Not a problem. The computer won't let you do anything harmful to the engine or transmission. 


Sent from AutoGuide.com Free App


----------



## boraz (Aug 29, 2013)

its fine, i have a 10% 7 mile long hill on the way to work

3rd gear, 4000 rpm hold me at 100kmh no brakes


----------



## Cruze2.0TD (Feb 12, 2014)

Thanks guys!  I figured it wasn't harming anything, but thought I'd make sure.


----------



## jblackburn (Apr 14, 2012)

Just don't go to 1st downhill to help you stop. 2nd is fine; the 2->1 shift is typically pretty rough on the internal clutches.


----------



## Cruze2.0TD (Feb 12, 2014)

jblackburn said:


> Just don't go to 1st downhill to help you stop. 2nd is fine; the 2->1 shift is typically pretty rough on the internal clutches.


Yeah I dont ever use it to help me stop.I really just use it to maintain speeds on a steep hill or slow down a bit if I'm coming down a hill and the speed limit is dropping.


----------



## ChevyGuy (Dec 13, 2014)

Downshifting for hills - fine
Downshifting because you enjoy feeling like Speed Racer - just remember, racers typically rebuild their cars every season.
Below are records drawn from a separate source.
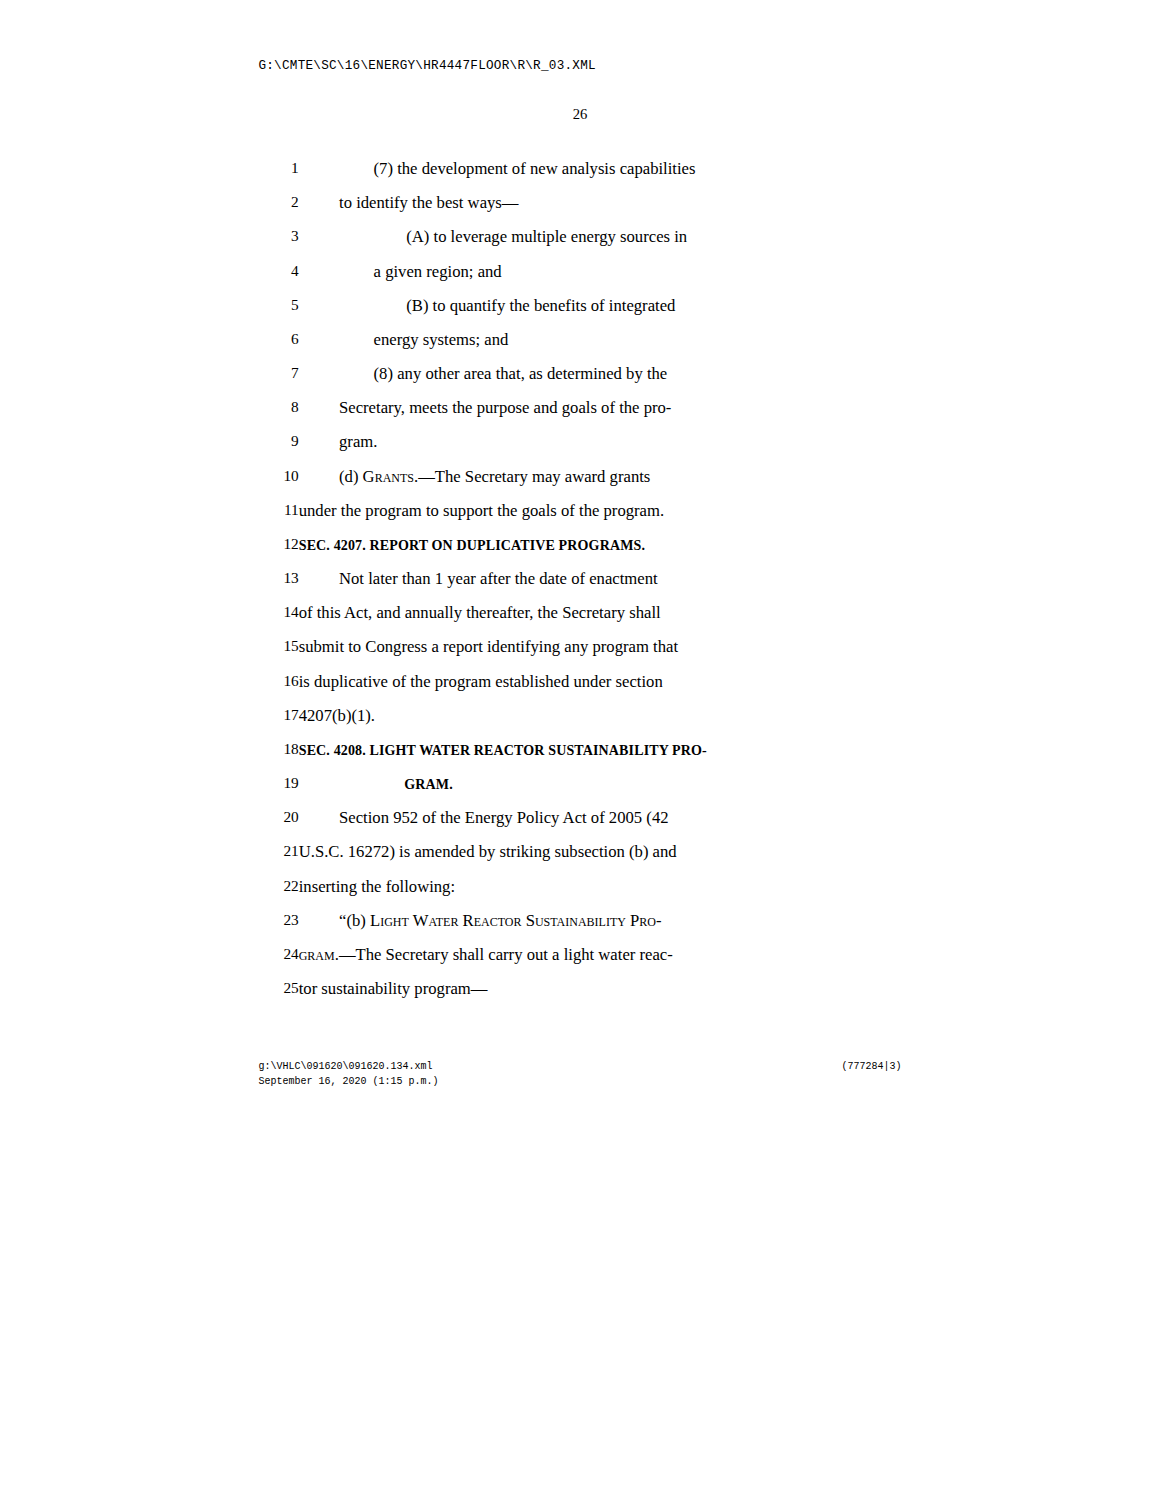G:\CMTE\SC\16\ENERGY\HR4447FLOOR\R\R_03.XML
26
| 1 | (7) the development of new analysis capabilities |
| 2 | to identify the best ways— |
| 3 | (A) to leverage multiple energy sources in |
| 4 | a given region; and |
| 5 | (B) to quantify the benefits of integrated |
| 6 | energy systems; and |
| 7 | (8) any other area that, as determined by the |
| 8 | Secretary, meets the purpose and goals of the pro- |
| 9 | gram. |
| 10 | (d) Grants. —The Secretary may award grants |
| 11 | under the program to support the goals of the program. |
| 12 | SEC. 4207. REPORT ON DUPLICATIVE PROGRAMS. |
| 13 | Not later than 1 year after the date of enactment |
| 14 | of this Act, and annually thereafter, the Secretary shall |
| 15 | submit to Congress a report identifying any program that |
| 16 | is duplicative of the program established under section |
| 17 | 4207(b)(1). |
| 18 | SEC. 4208. LIGHT WATER REACTOR SUSTAINABILITY PRO- |
| 19 | GRAM. |
| 20 | Section 952 of the Energy Policy Act of 2005 (42 |
| 21 | U.S.C. 16272) is amended by striking subsection (b) and |
| 22 | inserting the following: |
| 23 | “(b) Light Water Reactor Sustainability Pro- |
| 24 | gram. —The Secretary shall carry out a light water reac- |
| 25 | tor sustainability program— |
(777284|3) g:\VHLC\091620\091620.134.xml
September 16, 2020 (1:15 p.m.)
If not every race.


----------



## ChevyGuy (Dec 13, 2014)

BTW, I'm not sure about the Diesel, but on my Cruze, I've noticed that after about 5-7 seconds of significant braking, the automatic transmission will downshift by itself.


----------



## justin13703 (May 2, 2016)

ChevyGuy said:


> BTW, I'm not sure about the Diesel, but on my Cruze, I've noticed that after about 5-7 seconds of significant braking, the automatic transmission will downshift by itself.


It will, but this is because the converter is locked and by slowing down the rpms go low enough to make the car want to downshift. The op is asking about using the engine at the same time as or before the brakes, to remove wear from the brakes. Which is completely fine and works relatively well on a diesel.


----------



## CruzeDan (May 17, 2015)

au201 said:


> Not a problem. The computer won't let you do anything harmful to the engine or transmission.
> 
> 
> Sent from AutoGuide.com Free App


Bingo. The computer will deny shifts that will cause harm to the engine. You will get a beep and a message on the DIC: SHIFT DENIED.


----------



## Cruze2.0TD (Feb 12, 2014)

CruzeDan said:


> Bingo. The computer will deny shifts that will cause harm to the engine. You will get a beep and a message on the DIC: SHIFT DENIED.


Yeah I know the computer will prevent you from damaging the car, I was more so wondering if it'd cause premature wear. I'm not nearly as concerned about instant damage, but the general consensus seems to be that it's fine todownshift to slow the car down


----------



## LiveTrash (May 24, 2015)

justin13703 said:


> It will, but this is because the converter is locked and by slowing down the rpms go low enough to make the car want to downshift.


Not sure about the gassers, but even without the RPM's being at the bottom end, if you're going down a hill and begin slowing down, it will detect it and, in my experience anyway, downshift even if the RPM's are at 1500 or more to assist in slowing down. I really enjoy driving the car because of things like this. Makes it unique.


----------



## justin13703 (May 2, 2016)

LiveTrash said:


> justin13703 said:
> 
> 
> > It will, but this is because the converter is locked and by slowing down the rpms go low enough to make the car want to downshift.
> ...


Well another thing that it seems like they do, at least on the diesels, is change upshift and downshift points depending on how you are driving the vehicle.

For example, when I've been driving the car pretty aggressively, it does seem very quick to downshift when on the brake. But when I've just been cruising, it doesn't do this nearly as soon.

Either way, he is wanting to use the engine to slow the vehicle before using the brake. Which won't hurt anything.


----------



## jblackburn (Apr 14, 2012)

LiveTrash said:


> Not sure about the gassers, but even without the RPM's being at the bottom end, if you're going down a hill and begin slowing down, it will detect it and, in my experience anyway, downshift even if the RPM's are at 1500 or more to assist in slowing down. I really enjoy driving the car because of things like this. Makes it unique.


My Toyotas did that, but I did notice that driving a Gen 2 Cruze through the mountains that the transmission programming is awesome about downshifting when you're on the brakes - sometimes 1-2 gears if needed. Maybe the first gen automatics did that too, never noticed.


----------



## diesel (Jun 8, 2013)

I've always used the transmission to slow the car down since day 1. Doesn't seem to have hurt anything, however I am not sure if that contributed to the cold flaring on the 2-3 or 4-5 shift I have now. I would tend to think that was more of a lack of timely fluid changes than the downshifting.


----------